Polonaises à Ravensbrück, Yo Laur©
debout toute la nuit

Elle s’éteint au Revier le 11 novembre 1944.

L’"infirmerie" Yo Laur©

Depuis sa détention et jusqu’au bout de son martyre, Yo Laur a dessiné, avec toutes les difficultés et dangers que cela pouvait comporter. Ces dessins ont été enterrés, déterrés, cachés puis ramenés en France par Béatrix de Toulouse-Lautrec [3], codétenue et amie de Yo Laur. Ils sont la mémoire du calvaire enduré par les prisonnières de Ravensbrück.

Les dessins :
Madame Marie Charrel, arrière petite-nièce de Yvonne Bellot en autorise la publication par le Cercle d’ étude de la Déportation et de la Shoah. Qu’elle en soit vivement remerciée ici.

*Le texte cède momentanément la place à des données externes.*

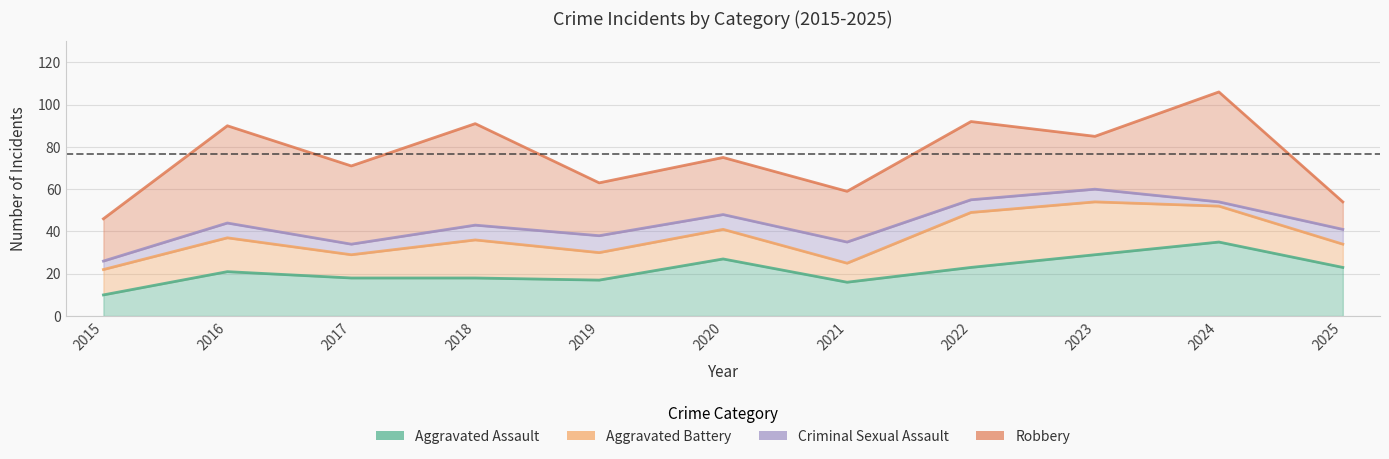

Count the number of data series in this chart.

4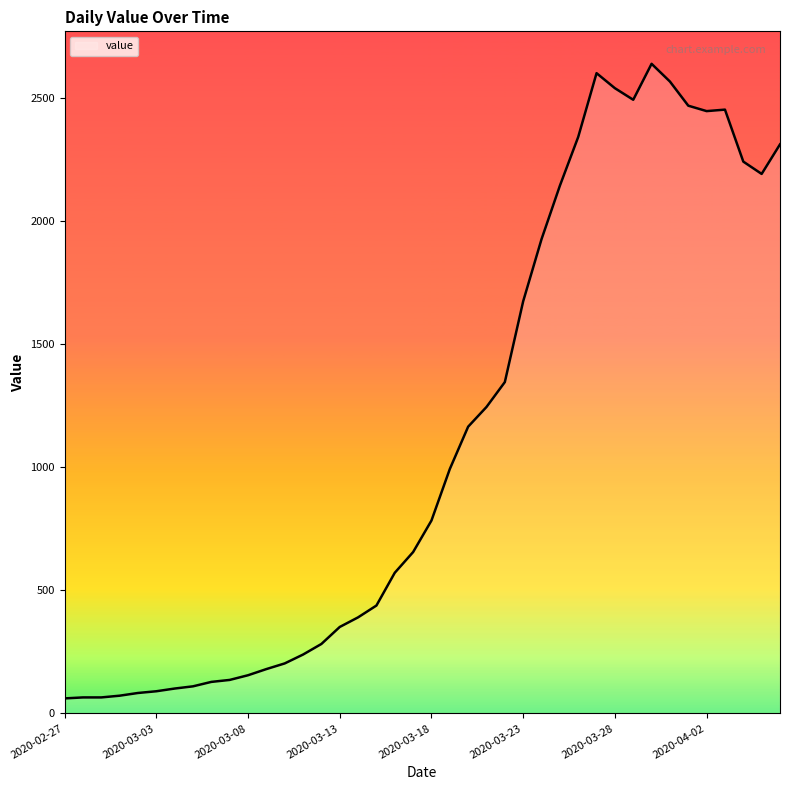

What is the smallest value displayed?

61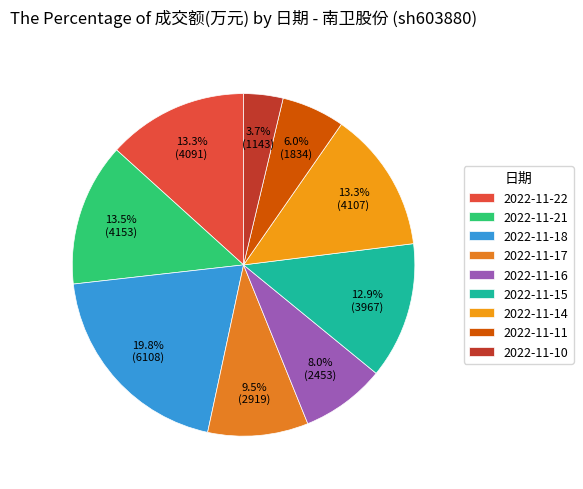

What is the change in value from 2022-11-15 to 2022-11-14?

+140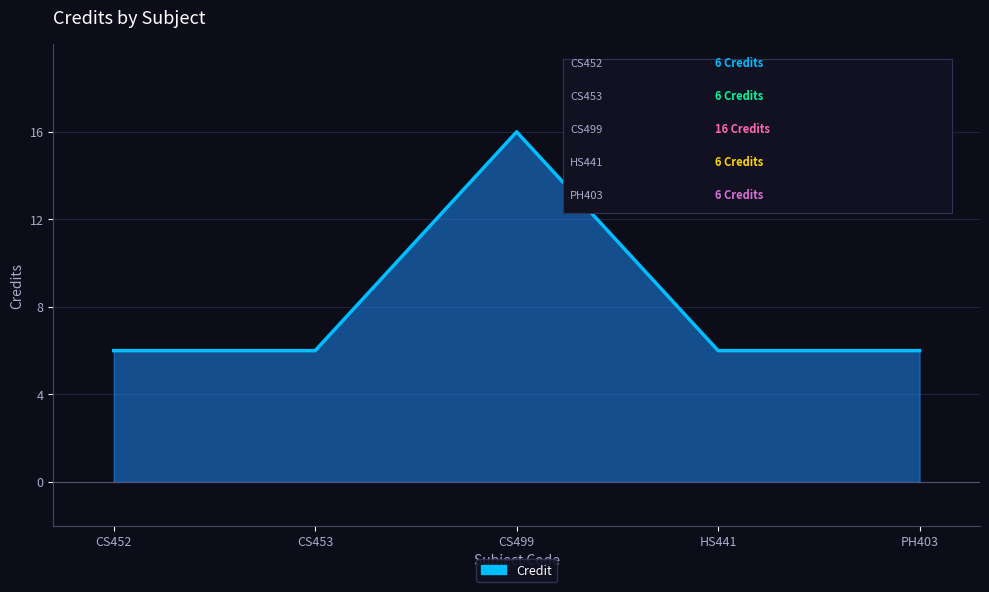

The chart shows a value of 2 at CS453. True or false?

False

Pour permettre au lecteur d’avoir une vision plus complète de la vie de sa parente Marie Charrel a écrit un livre [4] qui met en évidence l’existence, riche et variée, de Yo Laur, ainsi que sa tragique fin.

Catherine Monjanel, juillet 2018.

Ravensbrück, La mémoire et le silence

[1Jean-Léon Gérôme ( Vesoul 1824-1904)

[2Charles Nungesser, né en mars 1892 à Paris, disparu en mai 1927 dans l’Atlantique nord, avec François Coli lors d’une tentative de traversée Paris New-York sans escale, à bord de « l’oiseau blanc ».

[3Béatrix de Toulouse-Lautrec ( 1924-2017) Résistante et déportée.

[4Marie Charrel,  Je suis ici pour vaincre la nuit, éditions Fleuve, 2017.